Allo Stato il "tesoro" della banda della Magliana

Sequestrati beni per 25 milioni al boss Diotallevi, al centro di mille misteri della storia italiana

Allo Stato il "tesoro" della banda della Magliana

Roma Il tesoro della banda della Magliana finisce nelle casse dello Stato. Confiscati beni per 25 milioni di euro al boss Ernesto Diotallevi. Fra questi un attico con affaccio su Fontana di Trevi e una villa sull'Isola di Cavallo, in Corsica. Un personaggio chiave nei mille misteri d'Italia, Diotallevi, che da facchino ai Mercati generali, primi anni '70, diventa il re di Porto Rotondo. Il vero «Dandi» dei bravi ragazzi della Magliana a cui piacciono Mario Schifano e Giacomo Balla. Il suo numero di telefono viene trovato in tasca di Danilo Abbruciati, il «Camaleonte», quando viene ucciso a Milano nel 1982 durante l'attentato a Roberto Rosone, il vice di Calvi alla guida del Banco Ambrosiano. Uscito pulito dal processo per l'uccisione dello stesso Calvi, Diotallevi vanta amici «illustri». Come Domenico Balducci, Memmo il cravattaro, che a piazza Campo de' Fiori «vende soldi». O Giuseppe «Pippo» Calò, il cassiere di Cosa Nostra nella capitale, che gli fa da padrino al figlio Mario.

Una storia da serie tv. Dalle cassette di frutta scaricate in via Ostiense Diotallevi si fa strada nel campo dell'edilizia. E non solo. Nel 1969 il primo arresto per scippo: in carcere conosce personaggi come Abbruciati, il testaccino legato ai mafiosi siciliani. Per Diotallevi va tutto a gonfie vele nonostante gli arresti e i pentimenti della storica banda. Ma fra lui e il crack dell'Ambrosiano, nonostante la verità processuale, i legami restano. È Diotallevi a consegnare a Calvi, tanto per dirne uno, il falso passaporto intestato a Gianroberto Calvini con cui il finanziere arriverà a Londra nella sua ultima disperata fuga. Secondo i pm Luca Tescaroli e Maria Monteleone, con il faccendiere Flavio Carboni (accusato di essere uno dei mandanti dell'omicidio Pecorelli), con Pippo Calò e altri «avvalendosi delle organizzazioni di tipo mafioso - si legge nel capo di imputazione - denominate Cosa nostra e Camorra, cagionavano la morte di Roberto Calvi». Accusa caduta definitivamente nel 2007.

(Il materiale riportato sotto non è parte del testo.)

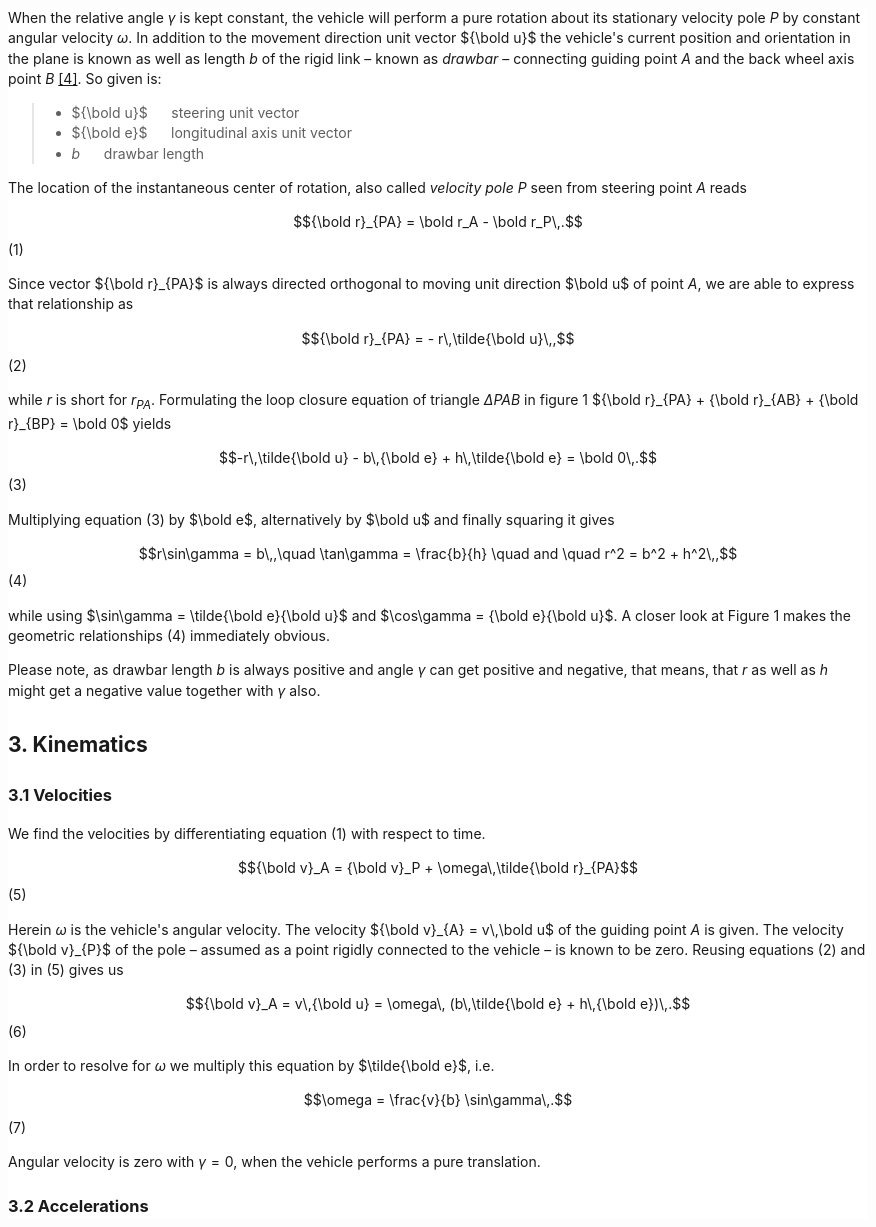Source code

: When the relative angle $\gamma$ is kept constant, the vehicle will perform a pure rotation about its stationary velocity pole $P$ by constant angular velocity $\omega$. In addition to the movement direction unit vector ${\bold u}$ the vehicle's current position and orientation in the plane is known as well as length $b$ of the rigid link &ndash; known as *drawbar* &ndash; connecting guiding point $A$ and the back wheel axis point $B$ [[4]](#4). So given is:

> * ${\bold u}$ &nbsp;&nbsp;&nbsp;&nbsp; steering unit vector   
> * ${\bold e}$ &nbsp;&nbsp;&nbsp;&nbsp; longitudinal axis unit vector
> * $b$ &nbsp;&nbsp;&nbsp;&nbsp; drawbar length

The location of the instantaneous center of rotation, also called *velocity pole* $P$ seen from steering point $A$ reads

$${\bold r}_{PA} = \bold r_A - \bold r_P\,.$$ (1)

Since vector ${\bold r}_{PA}$ is always directed orthogonal to moving unit direction $\bold u$ of point $A$, we are able to express that relationship as 

$${\bold r}_{PA} = - r\,\tilde{\bold u}\,,$$ (2)

while $r$ is short for $r_{PA}$. Formulating the loop closure equation of triangle $\Delta PAB$ in figure 1 ${\bold r}_{PA} + {\bold r}_{AB} + {\bold r}_{BP} = \bold 0$ yields

$$-r\,\tilde{\bold u} - b\,{\bold e} + h\,\tilde{\bold e} = \bold 0\,.$$ (3)

Multiplying equation (3) by $\bold e$, alternatively by $\bold u$ and finally squaring it gives 

$$r\sin\gamma = b\,,\quad \tan\gamma = \frac{b}{h} \quad and \quad r^2 = b^2 + h^2\,,$$ (4)

while using $\sin\gamma = \tilde{\bold e}{\bold u}$ and $\cos\gamma = {\bold e}{\bold u}$. A closer look at Figure 1 makes the geometric relationships (4) immediately obvious.

Please note, as drawbar length $b$ is always positive and angle $\gamma$ can get positive and negative, that means, that $r$ as well as $h$ might get a negative value together with $\gamma$ also.

## 3. Kinematics

### 3.1 Velocities

We find the velocities by differentiating equation (1) with respect to time.

$${\bold v}_A = {\bold v}_P + \omega\,\tilde{\bold r}_{PA}$$ (5)

Herein $\omega$ is the vehicle's angular velocity. The velocity ${\bold v}_{A} = v\,\bold u$ of the guiding point $A$ is given. The velocity ${\bold v}_{P}$ of the pole &ndash; assumed as a point rigidly connected to the vehicle &ndash; is known to be zero. Reusing equations (2) and  (3) in (5) gives us

$${\bold v}_A = v\,{\bold u} = \omega\, (b\,\tilde{\bold e} + h\,{\bold e})\,.$$ (6)

In order to resolve for $\omega$ we multiply this equation by $\tilde{\bold e}$, i.e.

$$\omega = \frac{v}{b} \sin\gamma\,.$$  (7)

Angular velocity is zero with $\gamma = 0$, when the vehicle performs a pure translation.


### 3.2 Accelerations
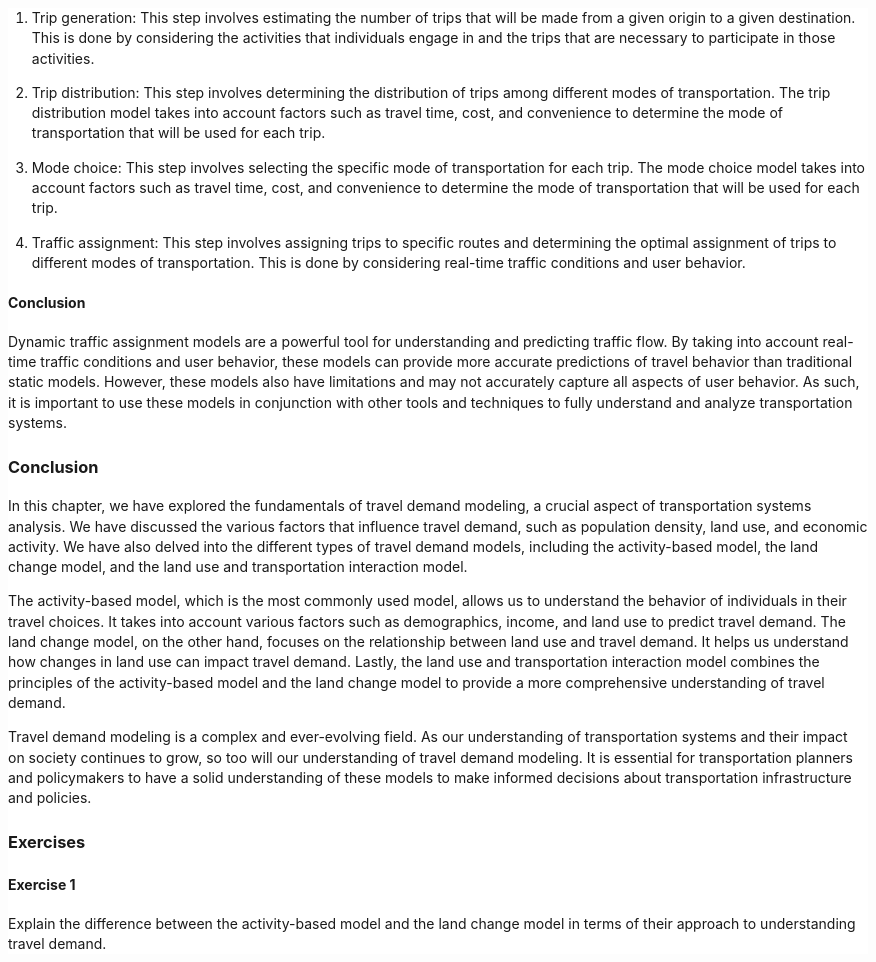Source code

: 1. Trip generation: This step involves estimating the number of trips that will be made from a given origin to a given destination. This is done by considering the activities that individuals engage in and the trips that are necessary to participate in those activities.

2. Trip distribution: This step involves determining the distribution of trips among different modes of transportation. The trip distribution model takes into account factors such as travel time, cost, and convenience to determine the mode of transportation that will be used for each trip.

3. Mode choice: This step involves selecting the specific mode of transportation for each trip. The mode choice model takes into account factors such as travel time, cost, and convenience to determine the mode of transportation that will be used for each trip.

4. Traffic assignment: This step involves assigning trips to specific routes and determining the optimal assignment of trips to different modes of transportation. This is done by considering real-time traffic conditions and user behavior.

#### Conclusion

Dynamic traffic assignment models are a powerful tool for understanding and predicting traffic flow. By taking into account real-time traffic conditions and user behavior, these models can provide more accurate predictions of travel behavior than traditional static models. However, these models also have limitations and may not accurately capture all aspects of user behavior. As such, it is important to use these models in conjunction with other tools and techniques to fully understand and analyze transportation systems.





### Conclusion

In this chapter, we have explored the fundamentals of travel demand modeling, a crucial aspect of transportation systems analysis. We have discussed the various factors that influence travel demand, such as population density, land use, and economic activity. We have also delved into the different types of travel demand models, including the activity-based model, the land change model, and the land use and transportation interaction model.

The activity-based model, which is the most commonly used model, allows us to understand the behavior of individuals in their travel choices. It takes into account various factors such as demographics, income, and land use to predict travel demand. The land change model, on the other hand, focuses on the relationship between land use and travel demand. It helps us understand how changes in land use can impact travel demand. Lastly, the land use and transportation interaction model combines the principles of the activity-based model and the land change model to provide a more comprehensive understanding of travel demand.

Travel demand modeling is a complex and ever-evolving field. As our understanding of transportation systems and their impact on society continues to grow, so too will our understanding of travel demand modeling. It is essential for transportation planners and policymakers to have a solid understanding of these models to make informed decisions about transportation infrastructure and policies.

### Exercises

#### Exercise 1
Explain the difference between the activity-based model and the land change model in terms of their approach to understanding travel demand.
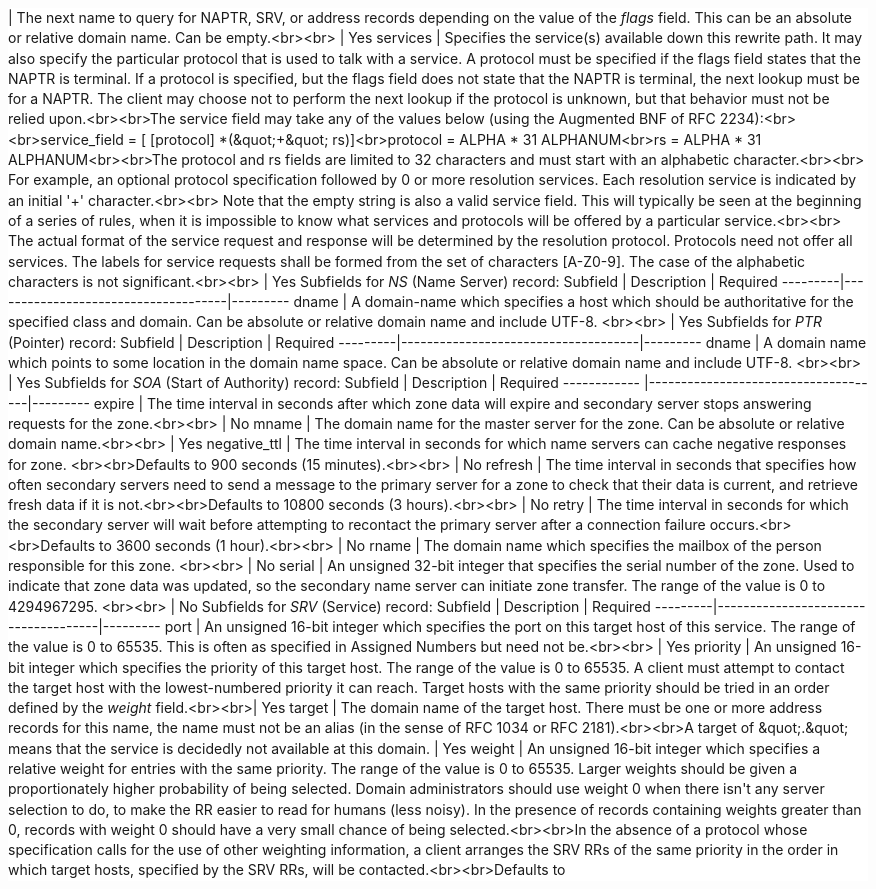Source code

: | The next name to query for NAPTR, SRV, or address records depending on the value of the _flags_ field. This can be an absolute or relative domain name. Can be empty.&lt;br&gt;&lt;br&gt; | Yes services | Specifies the service(s) available down this rewrite path. It may also specify the particular protocol that is used to talk with a service. A protocol must be specified if the flags field states that the NAPTR is terminal. If a protocol is specified, but the flags field does not state that the NAPTR is terminal, the next lookup must be for a NAPTR. The client may choose not to perform the next lookup if the protocol is unknown, but that behavior must not be relied upon.&lt;br&gt;&lt;br&gt;The service field may take any of the values below (using the Augmented BNF of RFC 2234):&lt;br&gt;&lt;br&gt;service_field &#x3D; [ [protocol] *(\&quot;+\&quot; rs)]&lt;br&gt;protocol &#x3D; ALPHA * 31 ALPHANUM&lt;br&gt;rs &#x3D; ALPHA * 31 ALPHANUM&lt;br&gt;&lt;br&gt;The protocol and rs fields are limited to 32 characters and must start with an alphabetic character.&lt;br&gt;&lt;br&gt; For example, an optional protocol specification followed by 0 or more resolution services. Each resolution service is indicated by an initial &#39;+&#39; character.&lt;br&gt;&lt;br&gt; Note that the empty string is also a valid service field.  This will typically be seen at the beginning of a series of rules, when it is impossible to know what services and protocols will be offered by a particular service.&lt;br&gt;&lt;br&gt; The actual format of the service request and response will be determined by the resolution protocol. Protocols need not offer all services. The labels for service requests shall be formed from the set of characters [A-Z0-9]. The case of the alphabetic characters is not significant.&lt;br&gt;&lt;br&gt; | Yes  Subfields for _NS_ (Name Server) record:  Subfield | Description                         | Required ---------|-------------------------------------|--------- dname    | A domain-name which specifies a host which should be authoritative for the specified class and domain. Can be absolute or relative domain name and include UTF-8. &lt;br&gt;&lt;br&gt; | Yes  Subfields for _PTR_ (Pointer) record:  Subfield | Description                         | Required ---------|-------------------------------------|--------- dname    | A domain name which points to some location in the domain name space. Can be absolute or relative domain name and include UTF-8. &lt;br&gt;&lt;br&gt; | Yes  Subfields for _SOA_ (Start of Authority) record:  Subfield     | Description                         | Required ------------ |-------------------------------------|--------- expire       | The time interval in seconds after which zone data will expire and secondary server stops answering requests for the zone.&lt;br&gt;&lt;br&gt; | No mname        | The domain name for the master server for the zone. Can be absolute or relative domain name.&lt;br&gt;&lt;br&gt; | Yes negative_ttl | The time interval in seconds for which name servers can cache negative responses for zone. &lt;br&gt;&lt;br&gt;Defaults to 900 seconds (15 minutes).&lt;br&gt;&lt;br&gt; | No refresh      | The time interval in seconds that specifies how often secondary servers need to send a message to the primary server for a zone to check that their data is current, and retrieve fresh data if it is not.&lt;br&gt;&lt;br&gt;Defaults to 10800 seconds (3 hours).&lt;br&gt;&lt;br&gt; | No retry        | The time interval in seconds for which the secondary server will wait before attempting to recontact the primary server after a connection failure occurs.&lt;br&gt;&lt;br&gt;Defaults to 3600 seconds (1 hour).&lt;br&gt;&lt;br&gt; | No rname        | The domain name which specifies the mailbox of the person responsible for this zone. &lt;br&gt;&lt;br&gt; | No serial       | An unsigned 32-bit integer that specifies the serial number of the zone. Used to indicate that zone data was updated, so the secondary name server can initiate zone transfer. The range of the value is 0 to 4294967295. &lt;br&gt;&lt;br&gt; | No  Subfields for _SRV_ (Service) record:  Subfield | Description                         | Required ---------|-------------------------------------|--------- port     | An unsigned 16-bit integer which specifies the port on this target host of this service. The range of the value is 0 to 65535. This is often as specified in Assigned Numbers but need not be.&lt;br&gt;&lt;br&gt; | Yes priority | An unsigned 16-bit integer which specifies the priority of this target host. The range of the value is 0 to 65535. A client must attempt to contact the target host with the lowest-numbered priority it can reach. Target hosts with the same priority should be tried in an order defined by the _weight_ field.&lt;br&gt;&lt;br&gt;| Yes target   | The domain name of the target host. There must be one or more address records for this name, the name must not be an alias (in the sense of RFC 1034 or RFC 2181).&lt;br&gt;&lt;br&gt;A target of \&quot;.\&quot; means that the service is decidedly not available at this domain. | Yes weight   | An unsigned 16-bit integer which specifies a relative weight for entries with the same priority. The range of the value is 0 to 65535. Larger weights should be given a proportionately higher probability of being selected. Domain administrators should use weight 0 when there isn&#39;t any server selection to do, to make the RR easier to read for humans (less noisy). In the presence of records containing weights greater than 0, records with weight 0 should have a very small chance of being selected.&lt;br&gt;&lt;br&gt;In the absence of a protocol whose specification calls for the use of other weighting information, a client arranges the SRV RRs of the same priority in the order in which target hosts, specified by the SRV RRs, will be contacted.&lt;br&gt;&lt;br&gt;Defaults to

Dagli accertamenti di Guardia di Finanza e Ros Diotallevi sarebbe stato «a capo di una complessa e insidiosa realtà criminale» scrivono sull'ordinanza di sequestro. I magistrati della Corte d'Appello sottolineano il fatto che Diotallevi è considerato uno dei capi storici della Banda della Magliana: «Negli anni si è posto con disponibilità ampia e continua verso le richieste dei consociati con una posizione di jolly, (...) al di sopra delle stesse associazioni mafiose. Non è mai stato condannato per associazione a delinquere di stampo mafioso a fronte di fatti, non ipotesi o favole o asserzioni di principio, che trovano supporto sia nelle dichiarazioni di vari importanti collaboratori di giustizia, sia nelle sentenze di assoluzione o di parziale condanna che lo hanno riguardato».

Sulla sua presunta appartenenza alla banda di Renatino&Co Diotallevi non ci sta e all'uscita di una delle tante udienze ai cronisti dice di non essere un boss. «Basta scrivere che trafficavo droga e facevo l'usuraio. Io odio gli usurai, i magnaccia e le spie».